▶ Instruction
Please copy, word for word, the entries from the line containing "pose: elev=141.2 azim=312.6" through the end of the entries, leaving the pictures out of your answer.
● ● ● ● ● ● ●
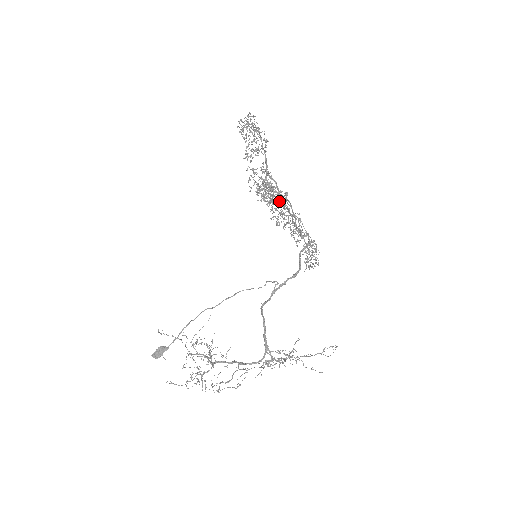
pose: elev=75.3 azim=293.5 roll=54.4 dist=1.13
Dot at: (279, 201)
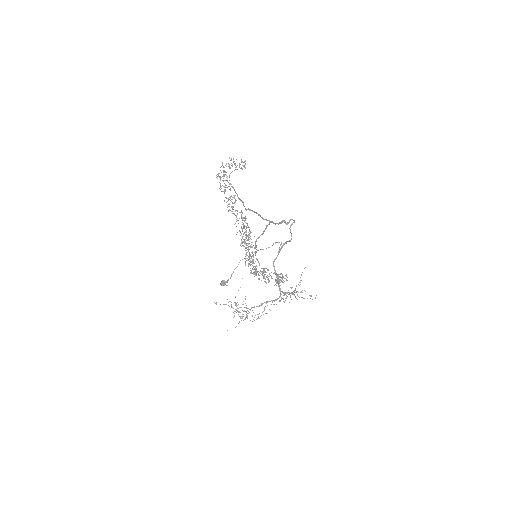
Dot at: (253, 255)
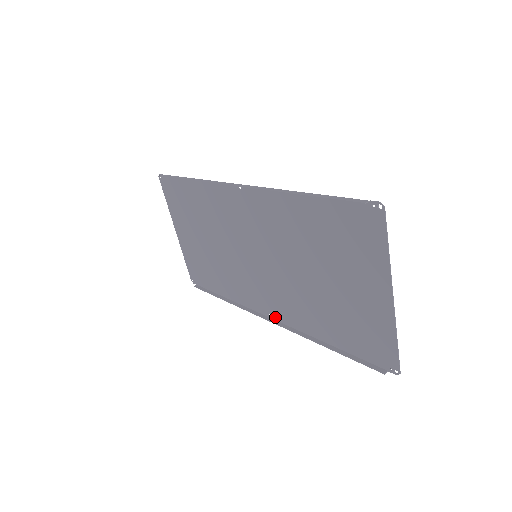
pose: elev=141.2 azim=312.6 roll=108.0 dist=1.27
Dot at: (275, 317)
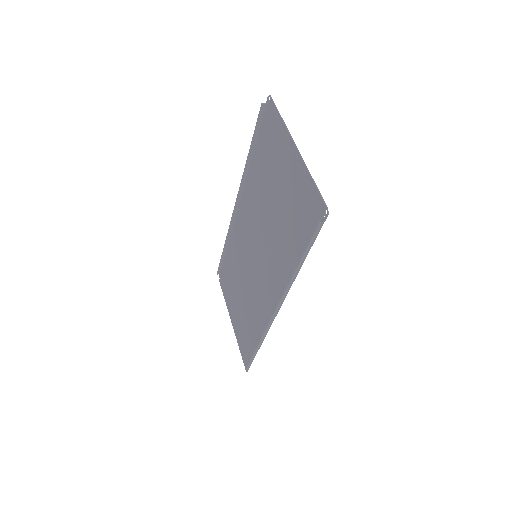
Dot at: occluded
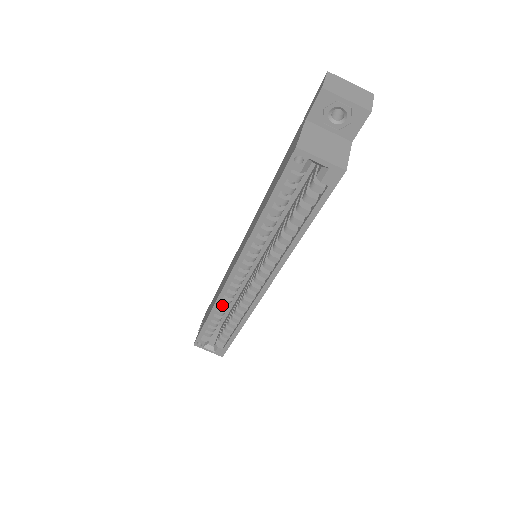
● ● ● ● ● ● ●
▶ Exercise answer
pose: elev=141.2 azim=312.6 roll=108.0 dist=1.27
Dot at: (275, 317)
Dot at: occluded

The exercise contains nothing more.